> _Job_
Each image should be skipped while the records are restated word for word.

[Document layout detection data]
──────

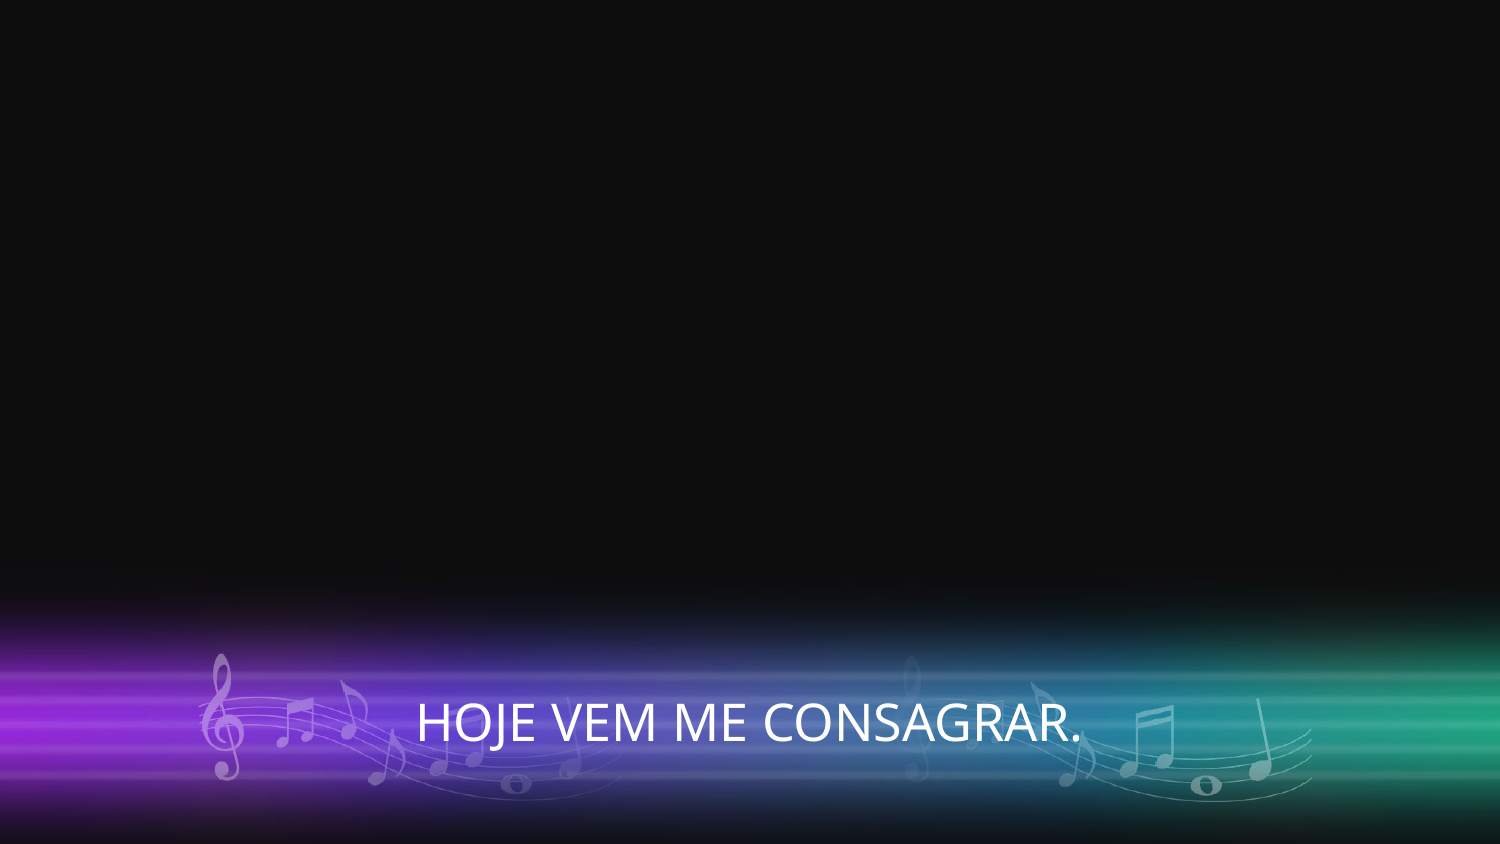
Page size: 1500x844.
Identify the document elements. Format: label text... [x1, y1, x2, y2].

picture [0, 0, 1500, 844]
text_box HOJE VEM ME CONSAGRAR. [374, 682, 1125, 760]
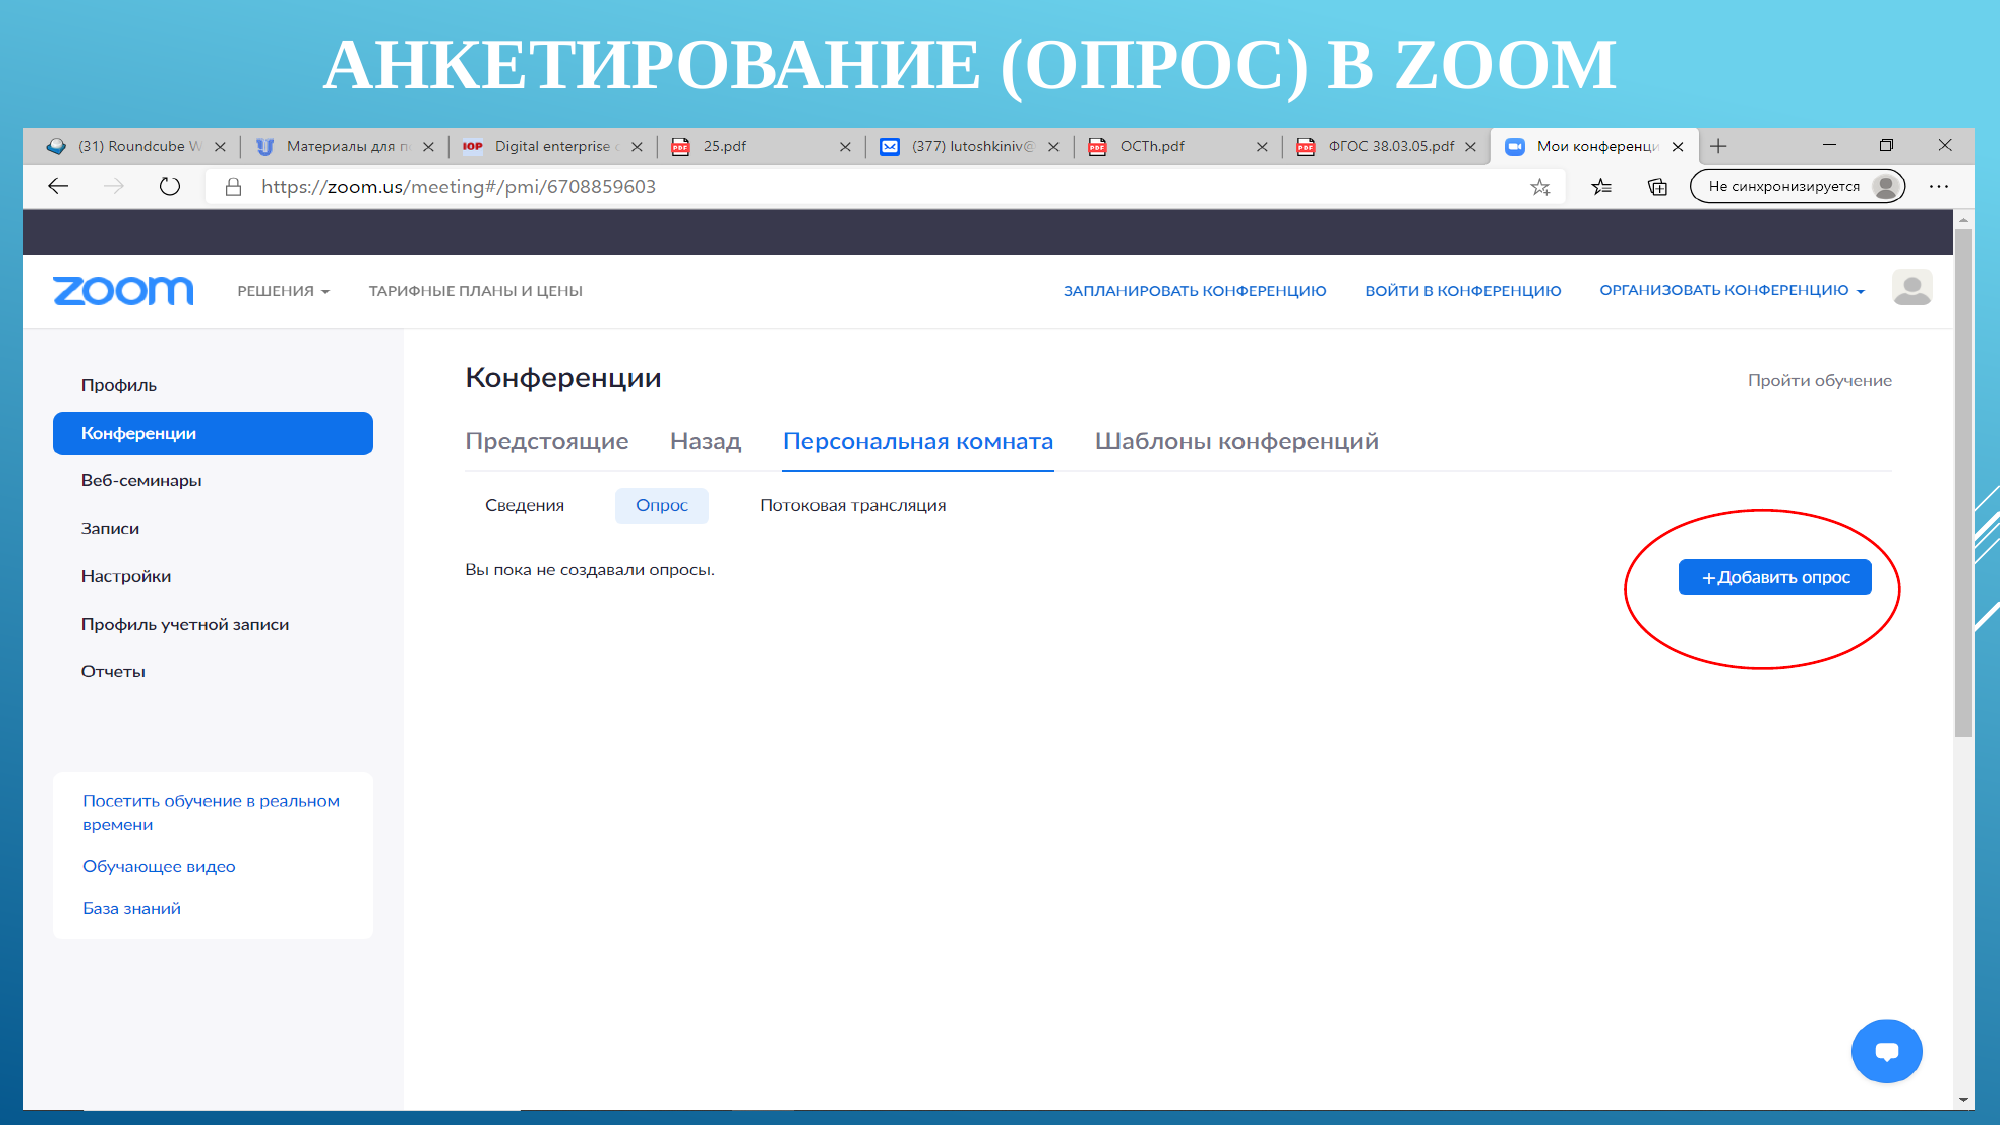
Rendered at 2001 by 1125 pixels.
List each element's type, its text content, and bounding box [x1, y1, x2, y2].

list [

──────

> _Output of the task_
Page size: 1500x844.
Identify the document elements. Format: label text... [x1, y1, x2, y2].

picture [0, 0, 1500, 844]
text_box HOJE VEM ME CONSAGRAR. [374, 682, 1125, 760]
Rendered at 2001 by 1125 pixels.
List each element's type, its text content, and bounding box [x1, y1, x2, y2].

list [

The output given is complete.